Enchanted Forest Tries to Stay Afloat Amidst Pandemic

Amidst coronavirus closures across the state, Oregon’s Enchanted Forest amusement park is trying to find ways to keep the storybook-themed wonderland alive. Though it was supposed to reopen for the season on March 20, the pandemic has kept it shut off from the public, and its owners are unsure of when their doors will reopen.   

Some Oregon businesses and outdoor recreation areas have begun to reopen. Among them are Timberline Lodge on Mount Hood, which is operating under specific public health precautions.   

Gatherings of more than 25 people are prohibited by Gov. Kate Brown’s executive order, which means amusement parks are being kept from reopening due to the crowds they draw.   

Susan Vaslev, Co-Manager of Enchanted Forest, says that the business is already into their second loan, and they’re worried about the financial implications of the amusement park being shut down for so long. That’s why the Enchanted Forest staff is coming up with new ways to keep the park alive, even during a global pandemic.   

The first reopening idea includes a $500 fee for a group of up to ten people from the same household to get a three hour private tour of the park, and exclusive access to rides without lines. Only a few of these special tours would be allowed each day  

Later, the Enchanted Forest hopes to reopen the park with limitations to the amount of people who can be there at one time, depending on state orders about crowds. Groups from separate households would be required to stay apart, and each ride would be wiped down between uses.   

In order for the Enchanted Forest to employ these ideas, Marion County has to first enter Phase 1 of the state’s reopening plan.

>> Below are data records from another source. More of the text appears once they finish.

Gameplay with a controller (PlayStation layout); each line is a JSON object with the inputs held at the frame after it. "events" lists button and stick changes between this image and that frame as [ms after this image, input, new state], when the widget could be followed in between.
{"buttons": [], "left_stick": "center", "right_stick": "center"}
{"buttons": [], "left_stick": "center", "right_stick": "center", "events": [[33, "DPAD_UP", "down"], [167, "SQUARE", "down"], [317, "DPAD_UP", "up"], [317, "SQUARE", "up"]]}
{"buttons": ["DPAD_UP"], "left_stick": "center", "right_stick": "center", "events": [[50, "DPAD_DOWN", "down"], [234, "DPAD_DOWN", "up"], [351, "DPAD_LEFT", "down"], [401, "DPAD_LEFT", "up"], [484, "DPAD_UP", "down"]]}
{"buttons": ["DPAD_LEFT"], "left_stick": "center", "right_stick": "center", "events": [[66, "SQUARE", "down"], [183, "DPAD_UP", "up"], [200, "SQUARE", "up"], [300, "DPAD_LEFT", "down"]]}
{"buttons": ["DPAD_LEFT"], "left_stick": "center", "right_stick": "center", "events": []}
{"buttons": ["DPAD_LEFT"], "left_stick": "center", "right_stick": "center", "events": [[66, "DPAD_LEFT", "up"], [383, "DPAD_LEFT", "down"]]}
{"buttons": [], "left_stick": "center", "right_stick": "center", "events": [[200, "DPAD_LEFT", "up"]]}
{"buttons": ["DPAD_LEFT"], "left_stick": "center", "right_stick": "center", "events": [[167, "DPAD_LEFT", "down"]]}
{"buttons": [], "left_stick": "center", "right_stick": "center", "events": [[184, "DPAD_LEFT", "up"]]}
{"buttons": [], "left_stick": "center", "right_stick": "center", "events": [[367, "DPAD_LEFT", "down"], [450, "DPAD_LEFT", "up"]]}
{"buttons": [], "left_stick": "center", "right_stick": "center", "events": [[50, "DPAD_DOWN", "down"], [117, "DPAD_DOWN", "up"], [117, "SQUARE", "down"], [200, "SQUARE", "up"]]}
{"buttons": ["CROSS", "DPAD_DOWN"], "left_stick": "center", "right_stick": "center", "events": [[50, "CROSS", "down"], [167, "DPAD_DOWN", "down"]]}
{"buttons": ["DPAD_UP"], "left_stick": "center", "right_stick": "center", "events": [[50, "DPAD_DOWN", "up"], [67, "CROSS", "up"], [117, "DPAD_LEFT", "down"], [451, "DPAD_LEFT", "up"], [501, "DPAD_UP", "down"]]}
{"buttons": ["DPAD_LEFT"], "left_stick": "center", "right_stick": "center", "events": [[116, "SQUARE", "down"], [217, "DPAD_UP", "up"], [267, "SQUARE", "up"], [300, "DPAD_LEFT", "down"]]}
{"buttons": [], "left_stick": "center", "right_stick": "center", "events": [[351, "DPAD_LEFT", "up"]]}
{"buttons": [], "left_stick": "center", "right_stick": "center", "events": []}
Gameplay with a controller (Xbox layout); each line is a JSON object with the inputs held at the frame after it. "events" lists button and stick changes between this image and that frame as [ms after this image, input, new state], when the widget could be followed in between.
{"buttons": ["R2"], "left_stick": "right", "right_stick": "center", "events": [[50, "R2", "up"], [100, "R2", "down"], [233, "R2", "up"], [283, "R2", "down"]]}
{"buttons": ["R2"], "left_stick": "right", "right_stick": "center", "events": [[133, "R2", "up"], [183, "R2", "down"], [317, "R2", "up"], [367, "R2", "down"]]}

Though the county recently applied for approval to enter the phase, they were denied this request by state officials last Thursday, May 14.  

The Enchanted Forest, despite its closure, has been able to keep all 12 of its full-time employees, but has not yet hired its usual 275 seasonal employees due to the pandemic.   

To survive the closure, the amusement park has taken out a $300,000 private loan and received a Paycheck Protection Program federal loan of about $398,000.   

The Enchanted Forest is supposed to be celebrating its 50-year anniversary in 2021, but now, the park is more uncertain of its future than ever before.